### SOURCE TEXT

Content starts

St. Paul applies two significant truths to their situation.

The first is that Abraham is the father of faith in that he believed God’s promises and God credited this faith to him as righteousness (Gal. 3:6). Therefore, those who believe in the Lord Jesus Christ are children of Abraham, being children of faith (Gal. 3:7). To confirm the truth that God would justify people of all nations by faith, Scripture proclaimed the Gospel beforehand to Abraham in giving him the promise of God that all nations would be blessed in him (Gal.3:8).

The second truth is that all who rely on righteous deeds, or works of the law (Gal. 3:10), are under a curse, this being proved by a quotation from Deuteronomy 27:26a (Septuagint), “Cursed is every one that continueth not in all things which are written in the book of the law to do them” (Gal. 3:10b, KJV). To support this truth, St. Paul adds that no-one is justified by law in God’s sight (Gal. 3:11), since the righteous shall live by faith (Hab. 2:4). Christians have been redeemed from the curse of the law through the crucifixion of the Lord Jesus Christ, since he became a curse for us by hanging on the cross (Gal.3:13).

What function, therefore, did the Law of God serve? It did not contradict God’s promises, but it was added to make all people aware of their transgression and sin until Christ “the seed” in whom all nations would be blessed, had come. This point was made by John Calvin in commenting on Gal. 3:19a “the law was added because of transgressions” (KJV). Calvin explained that the law was given to make transgressions obvious and so to compel people to acknowledge their guilt; otherwise, people are naturally too eager to excuse themselves if they are not confronted by God’s law (see Romans 3;20; 5:13 and 7:13). Calvin adds that the law came to arouse sleepers, and this is the true preparation for Christ.[1]

We come now to consider the verse immediately preceding our Epistle lesson for today:

But the scripture hath concluded all under sin, that the promise by faith of Jesus Christ might be given to them that believe.

Galatians 3:22 (KJV)

What does this verse mean? It means that God, speaking through the Bible, has imprisoned all things under the power of sin, so that He might give His promises to all who put their faith in the Lord Jesus Christ. Now there is no other reason for humanity to be imprisoned in sin but by their deliberate choice to disobey the will and the word of God. His Law requires that all who disobey be imprisoned under the power of their own sin, but His love for all mankind provided the way out of this prison into eternal life, and that way is by faith in the Lord Jesus Christ.

Content ends

### DATA
Content starts

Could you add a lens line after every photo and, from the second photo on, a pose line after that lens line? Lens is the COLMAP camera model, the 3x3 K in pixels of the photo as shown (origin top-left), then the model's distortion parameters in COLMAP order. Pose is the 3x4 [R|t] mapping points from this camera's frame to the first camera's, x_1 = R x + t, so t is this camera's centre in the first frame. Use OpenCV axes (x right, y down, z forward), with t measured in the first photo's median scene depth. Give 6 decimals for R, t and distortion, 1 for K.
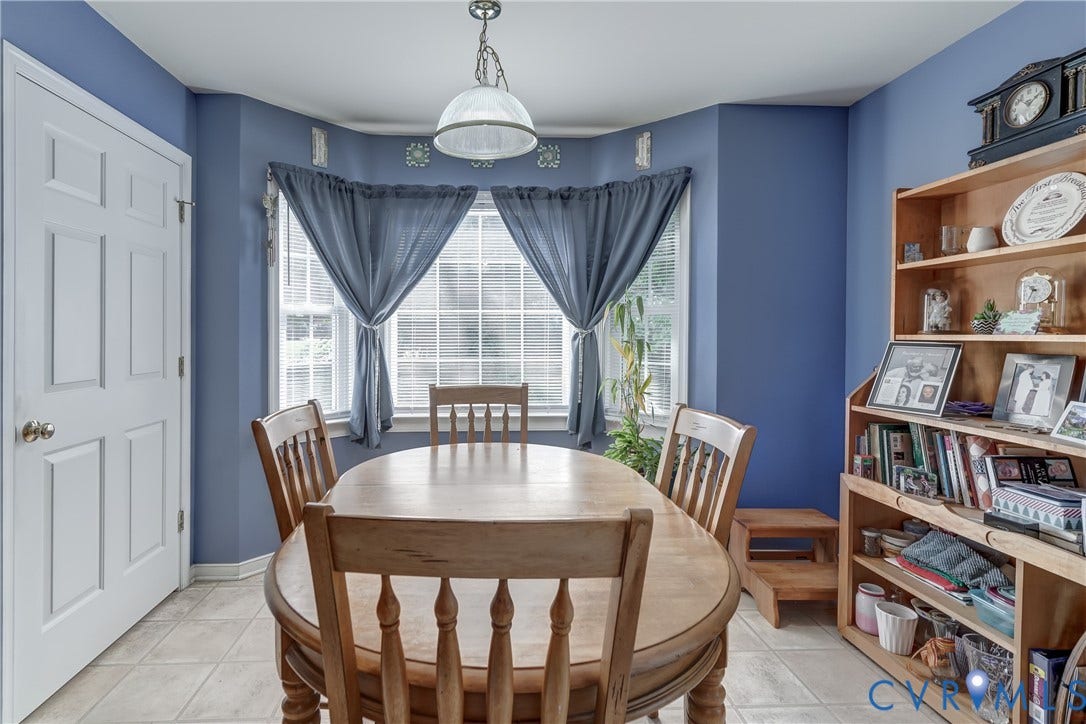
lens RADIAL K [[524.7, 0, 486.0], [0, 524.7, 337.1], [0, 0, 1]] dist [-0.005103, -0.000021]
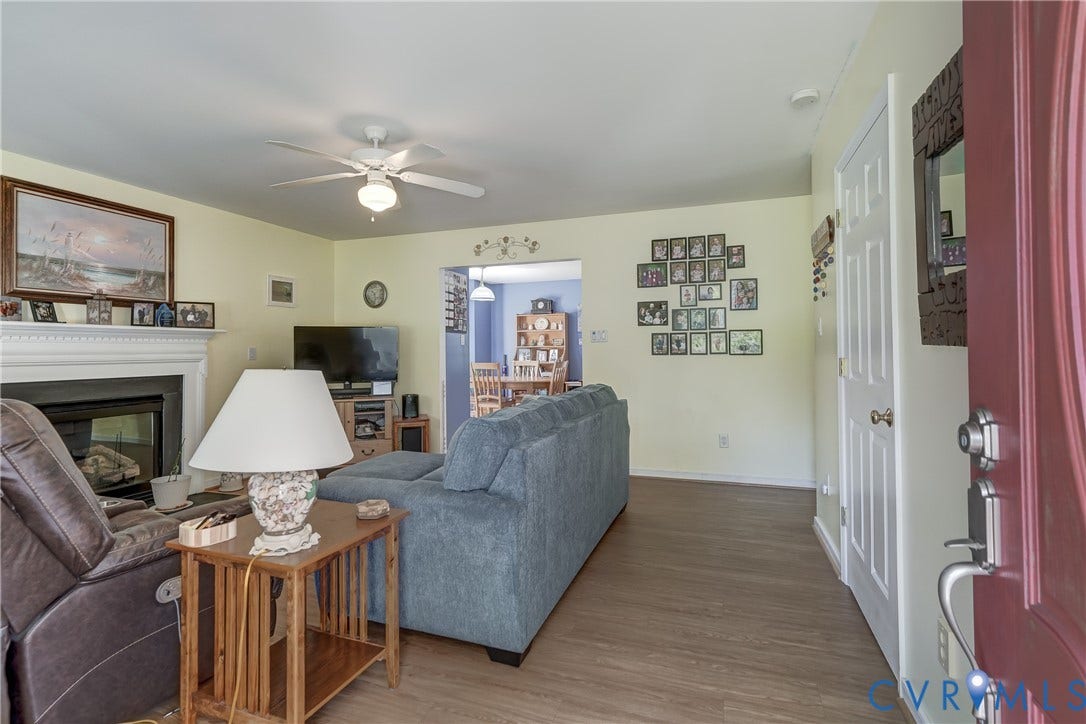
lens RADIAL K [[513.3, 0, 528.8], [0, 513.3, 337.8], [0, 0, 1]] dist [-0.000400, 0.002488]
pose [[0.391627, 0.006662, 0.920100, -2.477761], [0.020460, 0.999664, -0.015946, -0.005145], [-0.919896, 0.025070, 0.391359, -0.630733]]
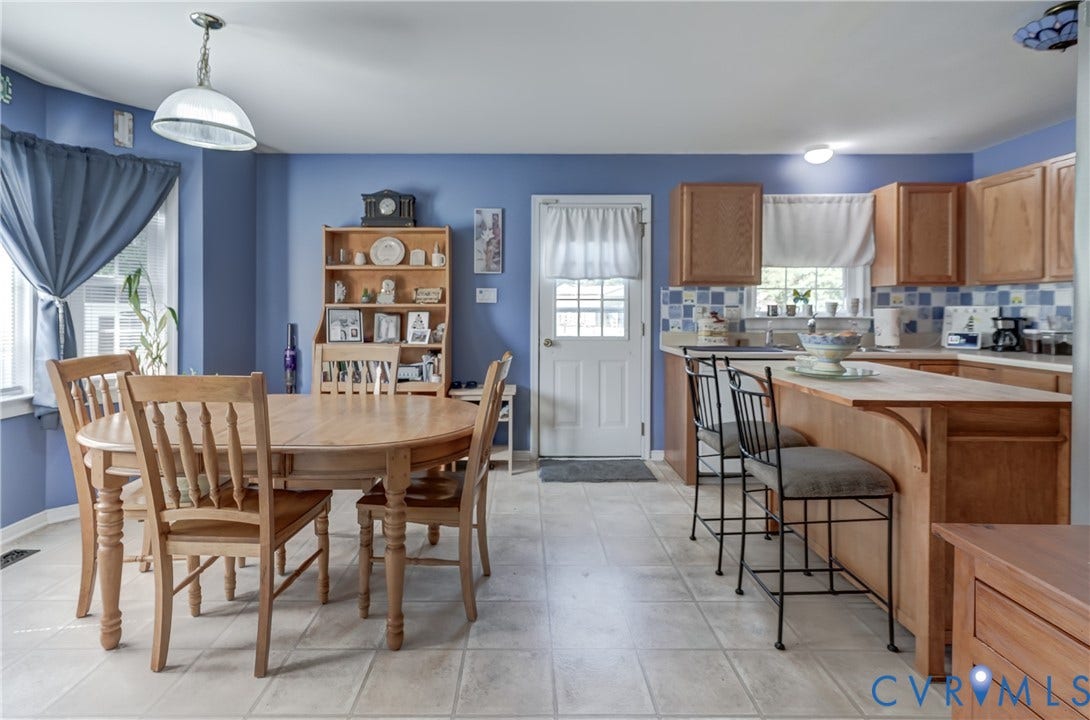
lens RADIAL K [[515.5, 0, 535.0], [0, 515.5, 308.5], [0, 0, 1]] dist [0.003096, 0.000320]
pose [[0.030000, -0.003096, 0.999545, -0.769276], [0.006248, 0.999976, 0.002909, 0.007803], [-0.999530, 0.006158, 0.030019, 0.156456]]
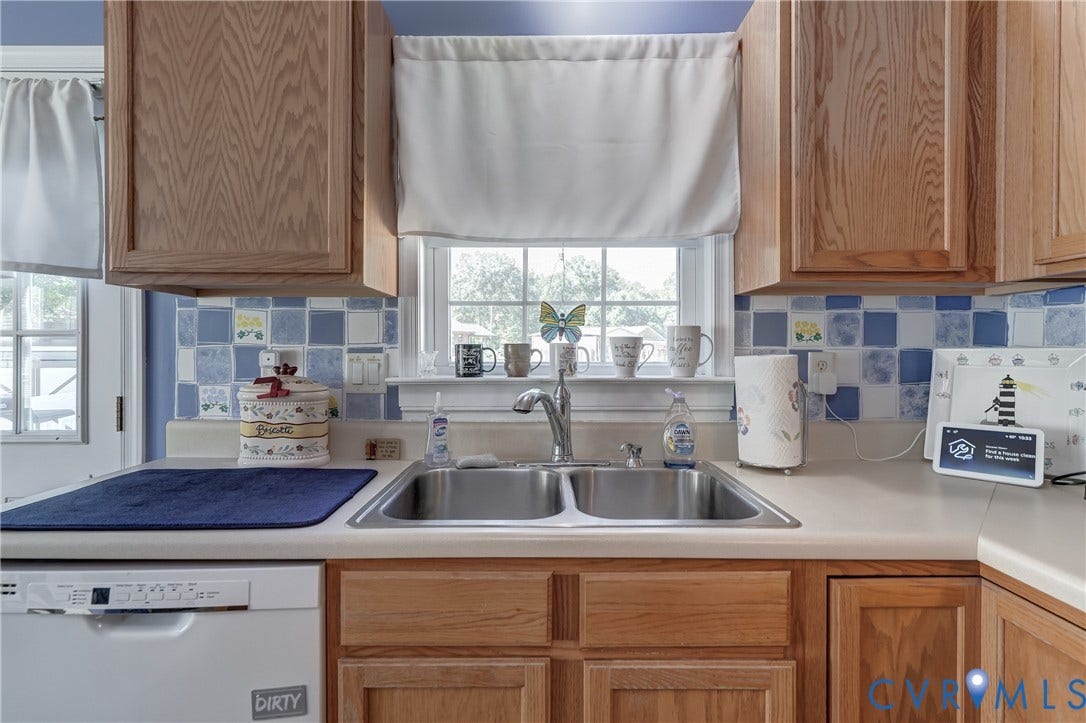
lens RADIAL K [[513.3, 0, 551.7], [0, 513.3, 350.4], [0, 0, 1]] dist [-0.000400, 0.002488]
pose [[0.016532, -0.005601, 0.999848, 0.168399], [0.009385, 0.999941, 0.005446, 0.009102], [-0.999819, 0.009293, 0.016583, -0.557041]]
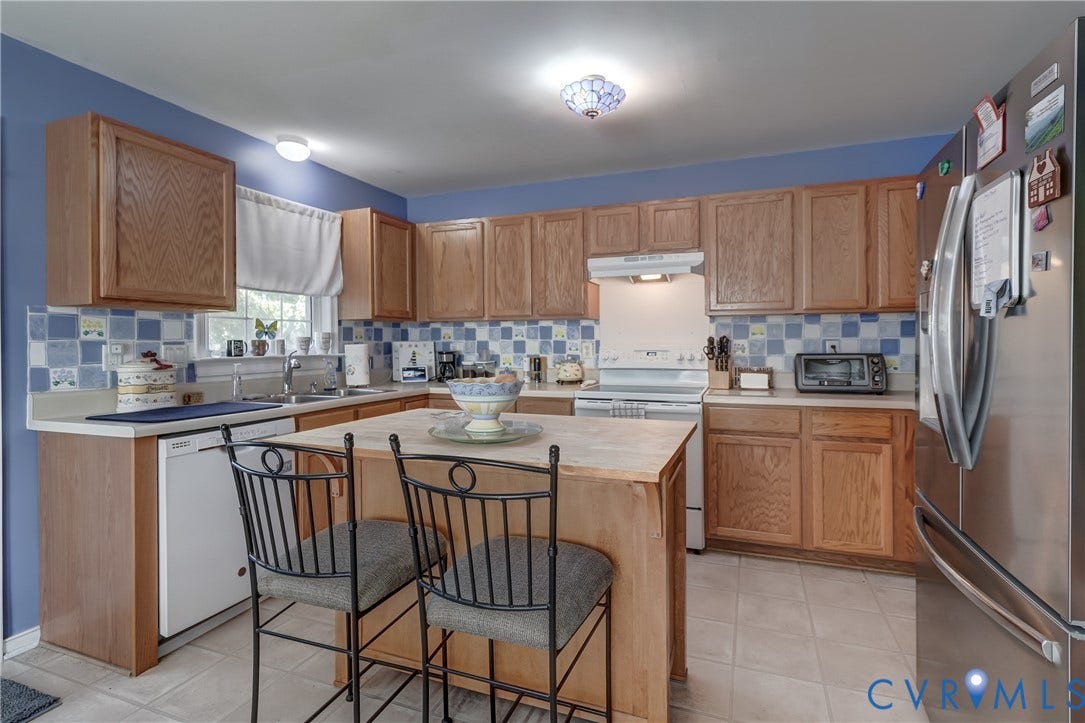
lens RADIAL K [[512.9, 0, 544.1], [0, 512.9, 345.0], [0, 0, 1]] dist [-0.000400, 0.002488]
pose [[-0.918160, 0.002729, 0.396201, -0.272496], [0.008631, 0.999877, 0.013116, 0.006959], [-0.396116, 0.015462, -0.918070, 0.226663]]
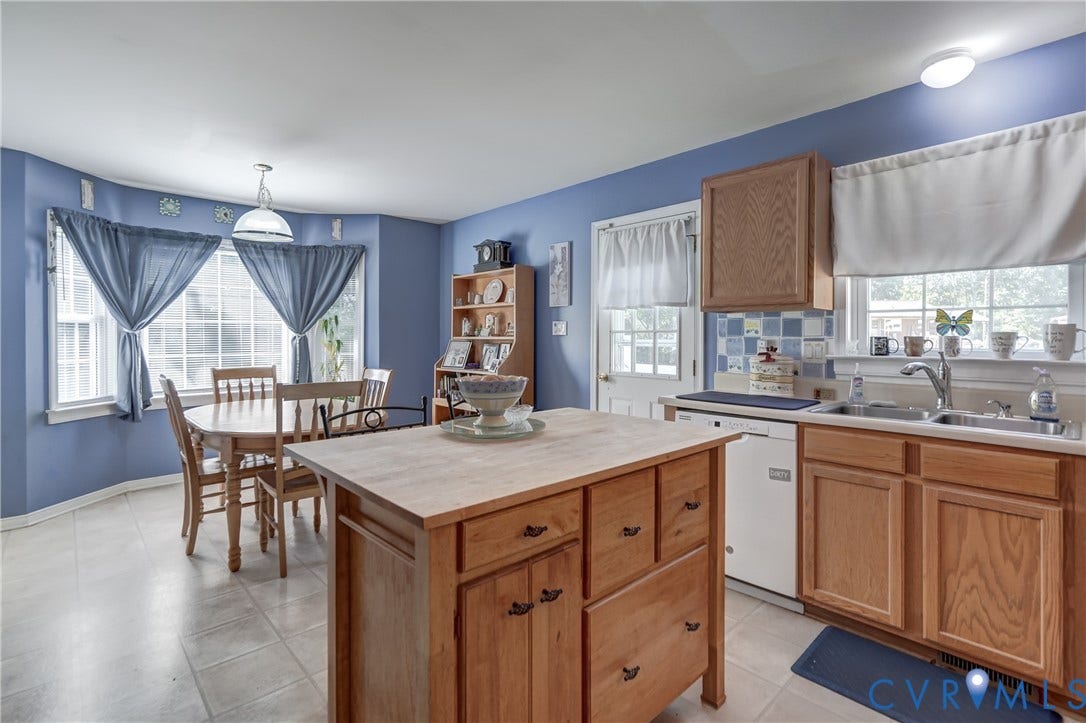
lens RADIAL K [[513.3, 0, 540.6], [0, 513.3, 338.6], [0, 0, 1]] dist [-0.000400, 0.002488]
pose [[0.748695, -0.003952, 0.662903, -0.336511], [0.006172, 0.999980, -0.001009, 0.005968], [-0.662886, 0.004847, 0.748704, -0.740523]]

Content ends
Content starts

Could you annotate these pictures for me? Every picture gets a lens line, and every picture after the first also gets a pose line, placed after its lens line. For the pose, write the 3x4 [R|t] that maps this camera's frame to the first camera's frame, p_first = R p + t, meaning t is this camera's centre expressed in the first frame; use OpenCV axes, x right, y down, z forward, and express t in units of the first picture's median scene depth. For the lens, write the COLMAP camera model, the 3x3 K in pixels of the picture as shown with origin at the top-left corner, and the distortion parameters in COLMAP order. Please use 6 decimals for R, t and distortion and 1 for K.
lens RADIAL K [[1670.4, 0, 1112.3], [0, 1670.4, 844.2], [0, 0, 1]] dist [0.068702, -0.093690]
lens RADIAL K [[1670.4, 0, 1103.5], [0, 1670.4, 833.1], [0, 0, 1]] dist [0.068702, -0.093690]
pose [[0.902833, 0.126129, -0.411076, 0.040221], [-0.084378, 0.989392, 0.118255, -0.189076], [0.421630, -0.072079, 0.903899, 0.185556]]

Content ends

### WHAT YOU NEED TO DO
#1 Decide whether each statement agrees with the passage on Galatians, answering yes or no and quoting the words that settle it: (a) God credited Abraham's faith to him as righteousness. (b) The Law of God contradicted God's promises. (c) The quotation proving that those relying on works of the law are cursed comes from Habakkuk.
#2 According to the passage on Galatians, why did Calvin say the law was given? Answer in one to three sentences.
The records have nothing to do with the passage on Galatians.

### RESPONSES FOR EACH TASK
#1
(a) Yes: "God credited this faith to him as righteousness"
(b) No: "It did not contradict God’s promises"
(c) No: "this being proved by a quotation from Deuteronomy 27:26a (Septuagint)"

#2 Calvin said the law was given to make transgressions obvious and so compel people to acknowledge their guilt. Without being confronted by God's law, people are naturally too eager to excuse themselves.